Alcolismo: si studia una terapia genica per interrompere la dipendenza
Una terapia genica già usata nella malattia di Parkinson potrebbe aiutare a liberarsi dalla dipendenza da alcol. L’introduzione di un gene nel cervello rinormalizza il circuito di ricompensa della dopamina. I test sui macachi sono promettenti. Da usare, però, solo nei casi più gravi
roberto-alcohol-920x500.jpg

Spesso è una battaglia persa. Come si può infatti interrompere un’abitudine che dà piacere? È la sfida che il sistema della ricompensa controllato dalla dopamina lancia al cervello: provare gratificazione senza diventarne dipendenti. La trappola è ben congegnata e uscirne da soli può essere impossibile. Succede nell’alcolismo (e nelle altre dipendenze): il benessere procurato dall’alcol funziona come rinforzo e induce a consumarne ancora, sempre di più, sempre più spesso. Fino ad arrivare a un punto in cui il rilascio della dopamina diminuisce, non si prova più piacere nel bere, ma si sente comunque il bisogno di alcol per mantenere uno stato di ebbrezza permanente. In molti casi questo è il punto di non ritorno. Non funzionano i farmaci, non funziona la psicoterapia, non funzionano i gruppi di auto-aiuto. Ora si apre uno spiraglio anche per chi si trova in quella condizione, un nuovo trattamento che viene proposto però, va specificato subito, come un rimedio estremo a un male estremo.
Si tratta di una terapia genica già usata nella malattia di Parkinson che per la prima volta viene suggerita come strategia per aiutare i forti bevitori cronici a uscire dalla dipendenza quando tutti gli altri sistemi hanno fallito. I ricercatori dell’ Oregon Health & Science University hanno infatti testato su un gruppo di macachi forti bevitori di alcol un trattamento innovativo per “resettare” il circuito di ricompensa della dopamina in individui predisposti all’alcolismo. La procedura è chirurgica e consiste nell’impiantare nella specifica area del cervello deputata al rilascio di dopamina una particolare molecola che potenzia l’attività dei neuroni che sintetizzano la “sostanza del benessere” riportando il sistema della ricompensa alla fase pre-intossicazione.
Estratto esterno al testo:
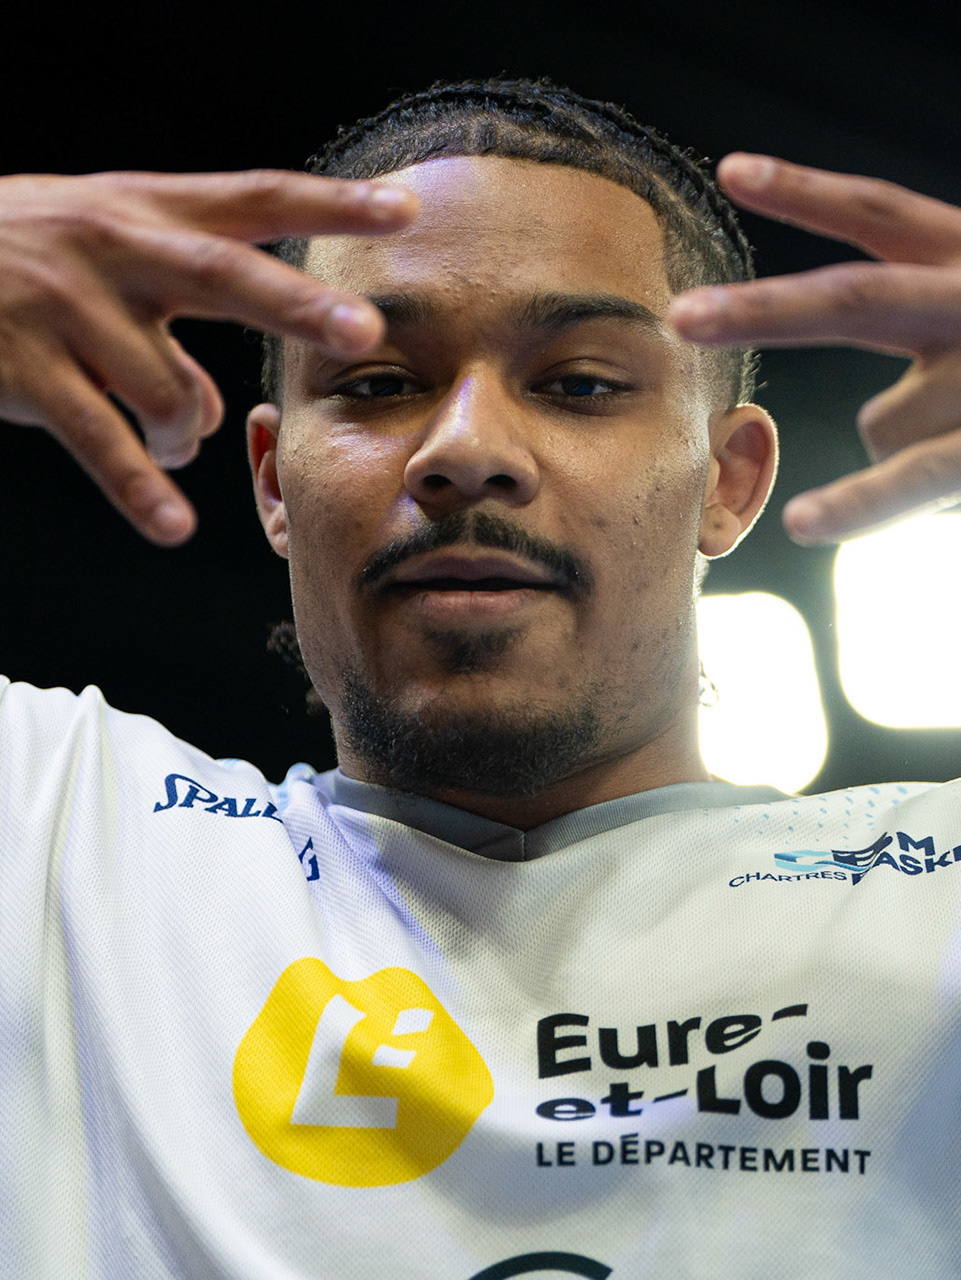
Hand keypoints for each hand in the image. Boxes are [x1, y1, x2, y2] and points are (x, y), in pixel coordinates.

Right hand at [0, 170, 416, 543]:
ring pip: (167, 391)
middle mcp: (111, 247)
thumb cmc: (24, 256)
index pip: (253, 199)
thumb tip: (213, 418)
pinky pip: (101, 442)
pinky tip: (172, 526)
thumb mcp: (104, 254)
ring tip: (166, 443)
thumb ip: (174, 324)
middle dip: (296, 305)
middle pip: (223, 276)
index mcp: (144, 210)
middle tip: (364, 330)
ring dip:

Più precisamente: attraverso un vettore virale (un virus adeno-associato), è stato inserito nel cervello degli animali un gene che codifica per una proteina chiamata “fattore neurotrofico derivato dalla glia” (GDNF), Il fattore neurotrofico derivato dalla glia, un fattore di crescita che stimola le cellule ad aumentare rapidamente di numero e migliora la funzione dei neuroni nel cervello che sintetizzano la dopamina. In questo modo viene compensato il calo del rilascio di dopamina caratteristico dell’alcolismo e il circuito della ricompensa torna alla normalità. I quattro animali sottoposti alla procedura hanno ridotto del 90 per cento il consumo di alcol rispetto al gruppo di controllo.
«L’intervento è stato incredibilmente efficace. Le scimmie che sono state trattate con questo gene hanno iniziato a sovraesprimere in modo permanente la dopamina e hanno ridotto notevolmente il consumo di alcol», ha ha dichiarato Kathleen Grant, tra gli autori dello studio appena pubblicato su Nature Medicine.
Per mesi e mesi gli animali hanno bevuto quasi esclusivamente acqua e il consumo di alcol era talmente basso da non essere più rilevabile nelle analisi del sangue.
«La dopamina è coinvolta nel rinforzo positivo del comportamento. L’uso eccessivo di alcol può aumentare la dopamina. Tuttavia, bevendo cronicamente, il cervello si adatta in modo tale da diminuire il rilascio di dopamina. Quindi, quando le persone diventano dipendenti dall'alcol, non provano davvero più piacere nel bere. Sembra che bevano di più perché sentono il bisogno di mantenere lo stato di ebbrezza», spiega Grant.
La procedura proposta per il trattamento dell’alcolismo è già utilizzata in pazienti adulti con malattia di Parkinson e nei bambini affetti da una rara malattia genetica nota come carenza di L-aminoacido decarbossilasi aromatico che, tra gli altri sintomi, causa difficoltà di movimento.
Questo trattamento, avvertono i ricercatori, altera permanentemente il cervello attraverso un intervento chirurgico, quindi la terapia andrebbe limitata alle forme più gravi di disturbo da uso di alcol. «Sarebbe più appropriata per le persone che hanno già dimostrato di non rispondere a tutti i tradizionali approcci terapeutici e che rischiano di provocare gravi danni all’organismo o di danneggiare se stessi o gli altri fino anche a morire o uccidere a causa del bere», conclude Grant.